A Tribute to Nelson Mandela

IdeaFestival friend, guest blogger and Founder of We Blog the World Renee Blodgett graciously contributed this post about her experiences in South Africa in high school, as well as in subsequent trips back to what she describes as a country almost her own. The IdeaFestival thanks her for permitting us to reprint her remembrances of South African and of the life and work of Nelson Mandela.

As I reflect on Mandela’s impact and his important life work, I began thinking of all the talks I have heard him give including a dramatic one in person in the 1990s, and zeroed in my own South African story, one which he influenced by his actions, his courage, his resilience and his solitude. He changed how I absorbed not just culture, politics and history, but how I viewed humanity and the world.

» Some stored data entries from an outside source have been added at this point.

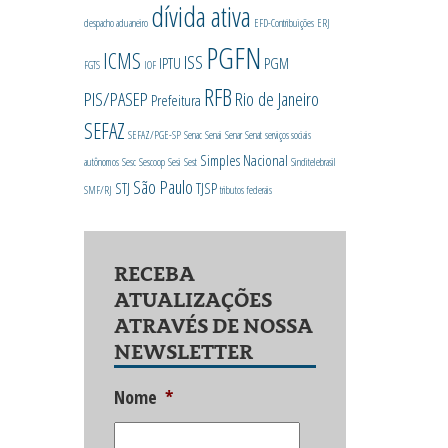
dívida ativa
despacho aduaneiro
EFD-Contribuições
ERJ
PGFN
ICMS
ISS
IPTU
PGM
FGTS
IOF
RFB
PIS/PASEP
Rio de Janeiro
Prefeitura
SEFAZ
SEFAZ/PGE-SP
Senac
Senai
Senar
Senat
serviços sociais
Simples Nacional
autônomos
Sesc
Sescoop
Sesi
Sest
Sinditelebrasil
São Paulo
STJ
TJSP
SMF/RJ
tributos federais
RECEBA
ATUALIZAÇÕES
ATRAVÉS DE NOSSA
NEWSLETTER
Nome
*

My story goes deep. Endure me on an important life journey for a moment, starting in a pre-Mandela world.

Apartheid was still very much in place when I lived in South Africa as a foreign exchange student in 1984, two years before the country’s declared State-of-Emergency.  

Being white, I was placed with a well-off English speaking white family in a ritzy Johannesburg suburb and sent to a prestigious white school. In this bubbled existence, I was meant to be protected from the waging cultural war that was brewing under the surface. We wore uniforms and lived colonial lives, with two tea breaks a day at school, private tennis lessons and trips to the stables for horseback riding. And, it was oh so very proper. Girls hung out with girls, and boys hung out with boys even at co-ed schools.